Scaling-aware rating of Poisson-limited demand forecasts
Malte C. Tichy, Illia Babounikau, Nikolas Wolke, Stefan Ulbrich, Michael Feindt

TL;DR
This paper introduces a scaling-aware rating method for demand forecasts that accounts for Poisson noise and rate-dependent errors, enabling fairer comparisons across products and industries.
Contribution
It proposes a stratification-based evaluation approach that benchmarks forecast metrics against theoretical Poisson limits, providing intuitive and comparable forecast quality ratings.
Findings
Effective in distinguishing unavoidable Poisson noise from model errors.
Applied to retail datasets, it yields clear, interpretable forecast quality assessments.

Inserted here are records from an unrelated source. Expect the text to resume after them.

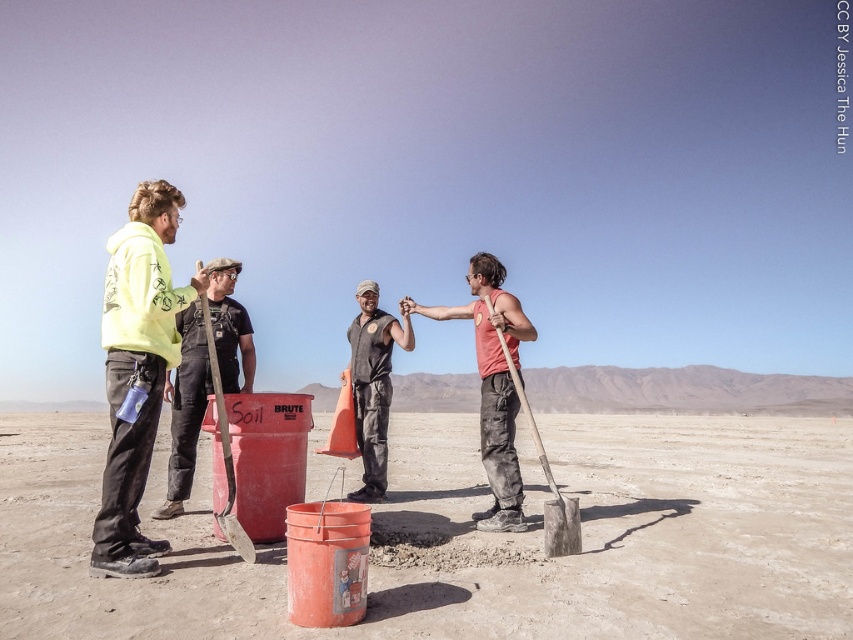
You are a hiker standing at the edge of the desert and see the dirt field at center and the matte red shirt at center. Which object is taller from your perspective?

The matte red shirt at center is taller than the dirt field at center.

What is located at the coordinates point (476,538) in the desert scene?

The dirt field at center is located at point (476,538).

You are a photographer trying to capture a group photo of the yellow hoodie at left and the dark gray uniform at center. Since you want to include both in the frame, which side should you stand relative to the group to ensure both are fully visible?

The yellow hoodie at left is positioned on the left side of dark gray uniform at center, so you should stand to the right side of the group to ensure both are fully visible.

Facilitates fair comparison of models across different product categories.
Abstract
Forecast quality should be assessed in the context of what is possible in theory and what is reasonable to expect in practice. Often, one can identify an approximate upper bound to a probabilistic forecast's sharpness, which sets a lower, not necessarily achievable, limit to error metrics. In retail forecasting, a simple, but often unconquerable sharpness limit is given by the Poisson distribution. When evaluating forecasts using traditional metrics such as Mean Absolute Error, it is hard to judge whether a certain achieved value reflects unavoidable Poisson noise or truly indicates an over-dispersed prediction model. Moreover, every evaluation metric suffers from precision scaling: The metric's value is mostly defined by the selling rate and by the resulting rate-dependent Poisson noise, and only secondarily by the forecast quality. Comparing two groups of forecasted products often…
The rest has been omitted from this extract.